Noch bevor ich den ersten Schritt zu Lucas Zelt machte, spürte ich, wie sich die feinen Härchen in meinem Nacken aufstellten. Ich wurde beobachtet. Ich drehte mich um und suchte den Hang ab, bis ich eine dunkle Gestalt sah. Auf einem Felsen, der zwischen den Bäumen aufragte, stand ein Mann. Der unverwechselbare quadratische Umriss seines Rückens und seiner Schultern war deutlich zu erkennen.
Arian.
Ich starrte auf seinen Schatten am Nachthimmel. Er hielt an seiner Einsamkeit und Verschlossenheit fest. Wie ich entschied er sich dafür, dem flackernden Feuer der Urmutter und dem frohen Geplapper der Stimmen dort fernzubleiben. Trotzdem hielt ihn wie mich etwas davon ab, fortzugehen. Irgendetwas zwang ihn, sich am Rande des Lebens mit der Berggarde herumzutreiben, niemals ganz Teil davon zu werden, aber sich auch niemals zu weit zu entfernen.
Luca band Arian an diesen Ort und diese Menschen, genauso wie er mich an sie band.
Ich haderte mit mir, als ich mich vom Lager abwandte und auf den Hang stieg.

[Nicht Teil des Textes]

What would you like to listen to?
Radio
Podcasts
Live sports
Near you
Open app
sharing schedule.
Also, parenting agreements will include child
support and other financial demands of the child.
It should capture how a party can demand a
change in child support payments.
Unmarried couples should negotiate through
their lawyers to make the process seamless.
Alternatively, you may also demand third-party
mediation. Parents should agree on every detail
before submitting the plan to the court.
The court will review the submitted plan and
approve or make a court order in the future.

Nur weil du dir einbildest ihn zu verstehen, bedeutet das noch lange nicht, dass es ihm mit dir genauso geht.
Du weißt, dass er gefährlich ist, du weißt, dass er handelt, ohne nachzudenken. Er hat dich mittlerweile dreimal bedroht.
Er will eindeutig allein sein. Was glaubst du damit zu erreichen?
Was wirst du überhaupt zu ihm sagen?
Mein gesunder Menschenverstand tobte. Ich ging weiter. Sobald ich den Wald betrat, verlor ich Arian aus den Augen, aber ich wusste genau, wohin ich musste. Als würde mich die absolute Einsamkeit seiner selbst auferlegten Isolation zu ihm hinziehen: zu einem verbannten Wolf, der in der Nacht heulte.